La moyenne sur quatre semaines, moins sensible aux variations ponctuelles, s’établit à 203 250 demandes, en baisse de 2 750. Pour la semaine achevée le 5 septembre, le nombre de personnes continuant à percevoir une indemnisation a diminué de 39 000, à 1,73 million, et le taux de chômage indemnisé est revenu à 1,1 %.

Ces chiffres suggèrent que les entreprises licencient peu. Les demandes initiales sont suivies comme un indicateur avancé du marché du travail : lorsqu’elles augmentent durablement, elles peuvent signaler une dégradation avant qu’elle apparaisse dans les statistiques mensuelles. Depuis un an, elles évoluent le plus souvent dans une fourchette historiquement basse de 200 000 à 230 000.

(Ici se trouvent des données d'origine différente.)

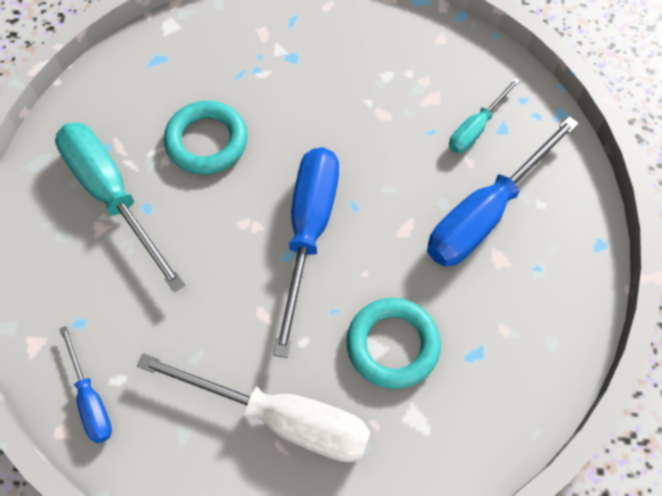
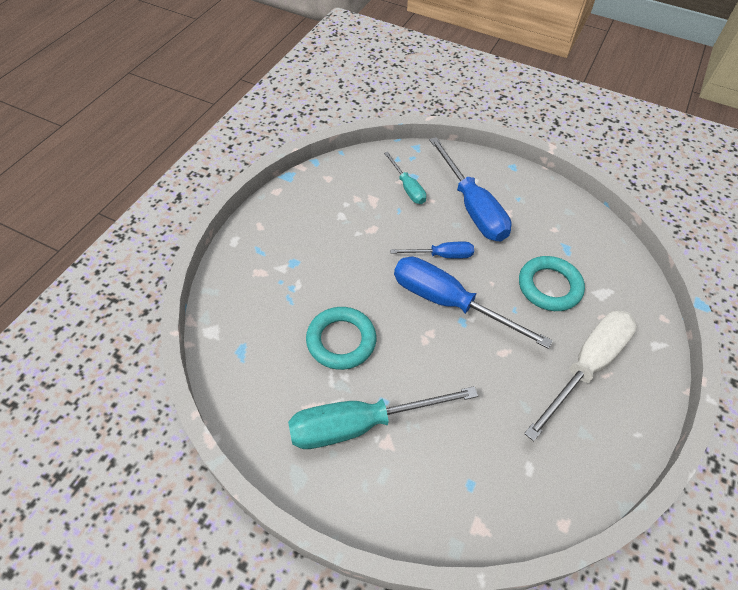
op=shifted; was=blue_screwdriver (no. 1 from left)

Le signal doit néanmoins être lu avec mesure. Une baisse des licenciements n’est pas synonyme d’embauches rapides. Selon les données de contexte rapportées par l’Associated Press, les employeurs ont créé en moyenne 80 000 postes par mois depuis le début de 2026. C’est mieux que la faible moyenne de 2025, mais nettement moins que les 166 000 emplois mensuels moyens de 2023 et 2024.

La publication intervient en outre dans un contexte de prix de l’énergie élevés et de resserrement monétaire américain. La Réserve fédérale vient de relever ses taux, ce qui peut peser avec retard sur l’activité et l’emploi. Une seule semaine de demandes ne permet donc pas de trancher entre résistance durable du marché du travail et simple stabilité à court terme.

Pour l’instant, la donnée principale reste claire : les suppressions de postes demeurent contenues. La tendance des prochaines semaines, complétée par les créations d’emplois et le taux de chômage, dira si cette solidité se maintient.